(Beginning of PROVIDED DATA)

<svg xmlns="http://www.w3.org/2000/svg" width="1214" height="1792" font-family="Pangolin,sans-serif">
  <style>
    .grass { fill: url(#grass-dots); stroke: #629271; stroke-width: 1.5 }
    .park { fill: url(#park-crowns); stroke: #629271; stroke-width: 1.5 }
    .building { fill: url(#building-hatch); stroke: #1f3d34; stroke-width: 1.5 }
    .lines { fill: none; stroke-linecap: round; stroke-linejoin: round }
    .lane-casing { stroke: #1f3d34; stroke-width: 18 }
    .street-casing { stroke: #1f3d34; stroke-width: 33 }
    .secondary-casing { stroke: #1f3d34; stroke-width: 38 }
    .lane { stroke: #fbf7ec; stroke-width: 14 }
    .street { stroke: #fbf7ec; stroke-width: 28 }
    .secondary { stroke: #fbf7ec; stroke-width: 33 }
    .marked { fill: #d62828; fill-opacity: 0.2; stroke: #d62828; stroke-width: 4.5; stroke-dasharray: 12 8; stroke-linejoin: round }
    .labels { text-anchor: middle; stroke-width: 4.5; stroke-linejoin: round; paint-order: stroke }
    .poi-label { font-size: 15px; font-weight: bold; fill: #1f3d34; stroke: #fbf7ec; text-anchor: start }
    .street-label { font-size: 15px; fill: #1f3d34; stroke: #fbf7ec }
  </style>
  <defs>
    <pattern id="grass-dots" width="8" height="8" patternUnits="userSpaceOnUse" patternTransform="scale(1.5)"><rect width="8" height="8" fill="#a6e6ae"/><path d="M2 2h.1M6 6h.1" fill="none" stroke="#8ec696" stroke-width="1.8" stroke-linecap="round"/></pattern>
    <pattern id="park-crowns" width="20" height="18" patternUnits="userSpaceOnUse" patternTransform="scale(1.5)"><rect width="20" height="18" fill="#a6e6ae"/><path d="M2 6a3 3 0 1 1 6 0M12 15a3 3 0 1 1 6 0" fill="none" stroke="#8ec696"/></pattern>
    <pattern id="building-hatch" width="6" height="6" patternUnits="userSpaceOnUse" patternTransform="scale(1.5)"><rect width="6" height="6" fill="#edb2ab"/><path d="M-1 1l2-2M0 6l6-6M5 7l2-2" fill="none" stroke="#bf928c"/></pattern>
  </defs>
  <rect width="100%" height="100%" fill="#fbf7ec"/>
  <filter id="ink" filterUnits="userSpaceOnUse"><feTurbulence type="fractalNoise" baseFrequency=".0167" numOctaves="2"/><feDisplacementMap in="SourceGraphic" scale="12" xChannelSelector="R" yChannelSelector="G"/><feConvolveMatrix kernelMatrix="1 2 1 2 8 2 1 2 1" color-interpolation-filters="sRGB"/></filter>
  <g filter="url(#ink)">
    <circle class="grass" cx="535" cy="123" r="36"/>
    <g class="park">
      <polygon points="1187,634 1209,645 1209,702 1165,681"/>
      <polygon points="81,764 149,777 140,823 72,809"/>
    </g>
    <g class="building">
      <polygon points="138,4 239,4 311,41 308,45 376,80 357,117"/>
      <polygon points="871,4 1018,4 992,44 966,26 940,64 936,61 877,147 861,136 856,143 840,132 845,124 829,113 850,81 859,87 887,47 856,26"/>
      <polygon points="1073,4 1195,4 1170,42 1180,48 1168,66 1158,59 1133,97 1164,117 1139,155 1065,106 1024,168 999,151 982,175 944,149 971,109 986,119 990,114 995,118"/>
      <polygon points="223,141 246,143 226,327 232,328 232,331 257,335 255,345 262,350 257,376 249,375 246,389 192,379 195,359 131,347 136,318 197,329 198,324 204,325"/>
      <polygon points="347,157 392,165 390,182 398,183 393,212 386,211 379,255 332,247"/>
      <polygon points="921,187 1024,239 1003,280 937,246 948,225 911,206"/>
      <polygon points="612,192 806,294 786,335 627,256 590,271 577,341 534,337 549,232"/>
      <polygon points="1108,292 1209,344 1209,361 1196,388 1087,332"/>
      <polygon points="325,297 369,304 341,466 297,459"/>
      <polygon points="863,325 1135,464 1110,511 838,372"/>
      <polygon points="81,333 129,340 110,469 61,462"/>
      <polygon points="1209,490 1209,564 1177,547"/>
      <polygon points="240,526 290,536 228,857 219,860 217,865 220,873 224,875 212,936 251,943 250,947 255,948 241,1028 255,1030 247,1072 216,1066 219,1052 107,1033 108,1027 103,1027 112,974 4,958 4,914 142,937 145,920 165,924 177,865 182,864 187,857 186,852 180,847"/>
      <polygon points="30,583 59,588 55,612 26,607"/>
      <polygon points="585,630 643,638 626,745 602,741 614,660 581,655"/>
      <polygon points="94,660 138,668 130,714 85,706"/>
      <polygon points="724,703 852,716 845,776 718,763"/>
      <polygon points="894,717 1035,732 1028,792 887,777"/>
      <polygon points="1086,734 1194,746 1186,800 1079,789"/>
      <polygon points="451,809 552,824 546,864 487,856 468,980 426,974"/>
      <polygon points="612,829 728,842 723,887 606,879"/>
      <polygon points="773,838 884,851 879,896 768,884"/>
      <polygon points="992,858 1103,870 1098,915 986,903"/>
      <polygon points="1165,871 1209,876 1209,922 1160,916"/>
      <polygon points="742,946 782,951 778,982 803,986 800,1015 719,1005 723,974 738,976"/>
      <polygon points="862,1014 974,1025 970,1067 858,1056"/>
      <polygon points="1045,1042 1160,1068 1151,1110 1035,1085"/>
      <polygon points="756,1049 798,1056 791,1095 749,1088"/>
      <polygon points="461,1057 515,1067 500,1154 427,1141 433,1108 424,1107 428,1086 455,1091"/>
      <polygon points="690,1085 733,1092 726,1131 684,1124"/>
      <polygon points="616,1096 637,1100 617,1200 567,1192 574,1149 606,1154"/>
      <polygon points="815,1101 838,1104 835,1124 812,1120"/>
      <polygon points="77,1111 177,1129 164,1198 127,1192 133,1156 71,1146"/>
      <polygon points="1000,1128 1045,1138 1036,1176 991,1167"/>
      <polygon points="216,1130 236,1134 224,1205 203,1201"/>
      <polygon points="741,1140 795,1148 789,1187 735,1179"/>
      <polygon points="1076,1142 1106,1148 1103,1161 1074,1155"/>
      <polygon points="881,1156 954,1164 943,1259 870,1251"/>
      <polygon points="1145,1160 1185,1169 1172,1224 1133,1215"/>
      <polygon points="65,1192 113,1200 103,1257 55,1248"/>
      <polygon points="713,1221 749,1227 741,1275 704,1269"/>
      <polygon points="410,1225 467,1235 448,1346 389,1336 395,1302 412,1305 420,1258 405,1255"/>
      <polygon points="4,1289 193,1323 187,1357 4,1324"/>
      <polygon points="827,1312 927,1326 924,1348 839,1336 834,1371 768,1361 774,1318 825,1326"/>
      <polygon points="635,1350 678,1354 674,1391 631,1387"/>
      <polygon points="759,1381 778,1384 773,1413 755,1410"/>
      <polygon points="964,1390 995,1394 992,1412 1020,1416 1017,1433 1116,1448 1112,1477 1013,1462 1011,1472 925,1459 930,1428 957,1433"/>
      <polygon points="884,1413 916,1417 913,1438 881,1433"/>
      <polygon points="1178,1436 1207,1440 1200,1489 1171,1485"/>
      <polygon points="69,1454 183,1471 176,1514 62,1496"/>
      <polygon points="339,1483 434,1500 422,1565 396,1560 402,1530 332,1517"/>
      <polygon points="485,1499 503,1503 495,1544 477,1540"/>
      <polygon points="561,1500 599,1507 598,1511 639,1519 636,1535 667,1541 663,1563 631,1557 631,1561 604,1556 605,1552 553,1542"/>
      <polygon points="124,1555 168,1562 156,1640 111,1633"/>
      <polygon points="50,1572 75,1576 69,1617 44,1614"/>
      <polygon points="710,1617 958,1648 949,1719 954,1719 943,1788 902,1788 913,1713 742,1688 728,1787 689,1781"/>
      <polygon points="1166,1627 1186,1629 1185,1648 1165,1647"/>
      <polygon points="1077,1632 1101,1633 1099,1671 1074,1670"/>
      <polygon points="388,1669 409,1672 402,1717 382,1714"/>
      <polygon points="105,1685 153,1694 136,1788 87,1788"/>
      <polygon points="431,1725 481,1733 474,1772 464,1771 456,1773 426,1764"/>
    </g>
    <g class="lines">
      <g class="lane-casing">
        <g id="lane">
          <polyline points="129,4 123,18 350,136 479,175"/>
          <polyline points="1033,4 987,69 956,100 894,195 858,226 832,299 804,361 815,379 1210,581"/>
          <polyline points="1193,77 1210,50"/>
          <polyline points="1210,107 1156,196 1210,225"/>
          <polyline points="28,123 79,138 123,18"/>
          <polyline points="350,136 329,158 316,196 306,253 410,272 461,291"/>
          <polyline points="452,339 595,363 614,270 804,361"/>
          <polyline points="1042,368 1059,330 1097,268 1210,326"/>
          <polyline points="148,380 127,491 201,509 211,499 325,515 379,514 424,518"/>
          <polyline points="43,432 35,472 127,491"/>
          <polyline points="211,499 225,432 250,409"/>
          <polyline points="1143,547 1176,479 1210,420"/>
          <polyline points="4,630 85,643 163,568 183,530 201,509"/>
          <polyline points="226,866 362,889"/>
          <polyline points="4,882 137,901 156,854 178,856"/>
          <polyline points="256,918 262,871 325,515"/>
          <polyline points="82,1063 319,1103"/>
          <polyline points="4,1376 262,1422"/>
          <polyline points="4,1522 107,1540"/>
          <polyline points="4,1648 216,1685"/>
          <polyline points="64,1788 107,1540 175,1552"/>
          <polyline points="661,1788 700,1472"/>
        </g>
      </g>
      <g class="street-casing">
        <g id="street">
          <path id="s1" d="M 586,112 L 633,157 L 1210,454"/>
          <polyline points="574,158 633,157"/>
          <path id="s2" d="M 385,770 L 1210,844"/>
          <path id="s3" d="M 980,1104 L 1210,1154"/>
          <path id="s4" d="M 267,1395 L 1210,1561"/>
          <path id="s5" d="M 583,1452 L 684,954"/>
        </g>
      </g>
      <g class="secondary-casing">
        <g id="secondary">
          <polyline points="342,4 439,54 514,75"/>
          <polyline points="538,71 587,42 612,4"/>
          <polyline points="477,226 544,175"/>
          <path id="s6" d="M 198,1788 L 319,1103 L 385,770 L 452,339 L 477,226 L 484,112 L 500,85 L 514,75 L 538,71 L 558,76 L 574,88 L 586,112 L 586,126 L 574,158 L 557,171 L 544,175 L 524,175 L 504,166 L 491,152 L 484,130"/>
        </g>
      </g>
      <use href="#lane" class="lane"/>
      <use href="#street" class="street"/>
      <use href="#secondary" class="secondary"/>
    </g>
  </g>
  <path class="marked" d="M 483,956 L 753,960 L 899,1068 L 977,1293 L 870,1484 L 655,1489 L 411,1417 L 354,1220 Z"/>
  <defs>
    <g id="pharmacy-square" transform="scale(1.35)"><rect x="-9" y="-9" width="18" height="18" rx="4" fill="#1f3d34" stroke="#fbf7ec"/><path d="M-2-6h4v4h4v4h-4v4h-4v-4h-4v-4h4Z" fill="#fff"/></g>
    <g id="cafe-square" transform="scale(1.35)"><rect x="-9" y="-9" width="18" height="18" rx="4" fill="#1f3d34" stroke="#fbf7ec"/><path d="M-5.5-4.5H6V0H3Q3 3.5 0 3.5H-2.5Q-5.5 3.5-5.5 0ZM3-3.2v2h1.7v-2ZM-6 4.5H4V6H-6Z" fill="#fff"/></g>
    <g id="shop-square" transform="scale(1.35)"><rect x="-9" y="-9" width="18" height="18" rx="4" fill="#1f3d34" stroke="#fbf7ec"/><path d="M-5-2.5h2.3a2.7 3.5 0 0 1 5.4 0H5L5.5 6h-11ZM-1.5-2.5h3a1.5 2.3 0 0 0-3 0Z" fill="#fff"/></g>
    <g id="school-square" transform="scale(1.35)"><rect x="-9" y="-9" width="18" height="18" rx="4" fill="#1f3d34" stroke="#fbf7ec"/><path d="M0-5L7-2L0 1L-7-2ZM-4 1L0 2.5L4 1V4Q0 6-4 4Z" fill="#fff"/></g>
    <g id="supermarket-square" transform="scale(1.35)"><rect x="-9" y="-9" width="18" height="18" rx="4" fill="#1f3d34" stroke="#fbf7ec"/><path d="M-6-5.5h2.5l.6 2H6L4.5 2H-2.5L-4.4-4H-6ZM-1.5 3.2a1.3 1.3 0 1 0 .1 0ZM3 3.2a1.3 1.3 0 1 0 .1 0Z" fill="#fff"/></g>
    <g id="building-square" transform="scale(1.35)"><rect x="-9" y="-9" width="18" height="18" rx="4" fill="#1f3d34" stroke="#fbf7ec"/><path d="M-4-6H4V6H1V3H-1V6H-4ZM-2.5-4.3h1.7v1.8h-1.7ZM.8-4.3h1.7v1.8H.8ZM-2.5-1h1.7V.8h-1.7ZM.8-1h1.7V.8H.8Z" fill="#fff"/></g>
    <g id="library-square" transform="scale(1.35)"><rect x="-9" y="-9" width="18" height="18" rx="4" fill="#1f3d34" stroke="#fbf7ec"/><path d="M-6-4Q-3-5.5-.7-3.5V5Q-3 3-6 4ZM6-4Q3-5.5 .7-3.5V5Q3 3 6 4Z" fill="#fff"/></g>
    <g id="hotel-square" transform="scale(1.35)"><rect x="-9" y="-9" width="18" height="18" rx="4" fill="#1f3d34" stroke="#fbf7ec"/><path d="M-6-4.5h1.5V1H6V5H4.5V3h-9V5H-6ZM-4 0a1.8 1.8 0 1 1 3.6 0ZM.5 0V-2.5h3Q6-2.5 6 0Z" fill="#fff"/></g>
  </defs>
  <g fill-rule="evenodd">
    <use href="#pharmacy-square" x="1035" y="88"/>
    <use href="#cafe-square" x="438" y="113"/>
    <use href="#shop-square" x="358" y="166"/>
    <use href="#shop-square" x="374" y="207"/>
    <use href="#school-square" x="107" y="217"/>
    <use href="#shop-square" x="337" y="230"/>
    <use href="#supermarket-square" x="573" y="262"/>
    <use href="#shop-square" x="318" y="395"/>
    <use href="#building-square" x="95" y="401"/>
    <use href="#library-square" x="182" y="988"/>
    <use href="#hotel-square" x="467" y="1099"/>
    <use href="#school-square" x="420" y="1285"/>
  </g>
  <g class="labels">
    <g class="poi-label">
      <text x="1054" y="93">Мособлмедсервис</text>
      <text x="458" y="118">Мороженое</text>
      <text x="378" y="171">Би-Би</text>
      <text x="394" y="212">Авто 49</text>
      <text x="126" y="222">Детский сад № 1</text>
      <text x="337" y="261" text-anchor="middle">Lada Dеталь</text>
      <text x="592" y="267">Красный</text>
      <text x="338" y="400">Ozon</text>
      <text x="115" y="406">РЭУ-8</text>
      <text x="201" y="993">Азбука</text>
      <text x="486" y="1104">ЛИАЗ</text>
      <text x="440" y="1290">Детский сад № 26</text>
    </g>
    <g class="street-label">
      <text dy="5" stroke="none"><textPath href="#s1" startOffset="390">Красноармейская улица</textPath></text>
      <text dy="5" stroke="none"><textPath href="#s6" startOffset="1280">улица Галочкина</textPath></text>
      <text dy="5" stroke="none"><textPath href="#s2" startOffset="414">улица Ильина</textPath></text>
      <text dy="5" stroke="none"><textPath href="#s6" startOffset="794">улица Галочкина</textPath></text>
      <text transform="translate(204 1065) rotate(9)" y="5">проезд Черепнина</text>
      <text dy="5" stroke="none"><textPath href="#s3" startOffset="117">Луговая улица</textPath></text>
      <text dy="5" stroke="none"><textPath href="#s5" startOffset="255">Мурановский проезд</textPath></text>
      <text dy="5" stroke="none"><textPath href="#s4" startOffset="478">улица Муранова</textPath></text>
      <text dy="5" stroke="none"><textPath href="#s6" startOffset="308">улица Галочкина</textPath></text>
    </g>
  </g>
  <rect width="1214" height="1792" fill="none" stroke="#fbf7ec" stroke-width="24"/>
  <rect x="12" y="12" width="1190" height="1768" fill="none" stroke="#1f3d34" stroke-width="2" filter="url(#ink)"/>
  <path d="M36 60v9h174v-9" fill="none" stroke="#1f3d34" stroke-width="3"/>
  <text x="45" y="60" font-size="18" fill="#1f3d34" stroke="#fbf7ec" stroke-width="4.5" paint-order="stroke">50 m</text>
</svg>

(End of PROVIDED DATA)

> [TRY IT]
Using the entries above, copy out all lines that contain the string "hotel".

> [EXERCISE SOLUTION]
    <g id="hotel-square" transform="scale(1.35)"><rect x="-9" y="-9" width="18" height="18" rx="4" fill="#1f3d34" stroke="#fbf7ec"/><path d="M-6-4.5h1.5V1H6V5H4.5V3h-9V5H-6ZM-4 0a1.8 1.8 0 1 1 3.6 0ZM.5 0V-2.5h3Q6-2.5 6 0Z" fill="#fff"/></g>
    <use href="#hotel-square" x="467" y="1099"/>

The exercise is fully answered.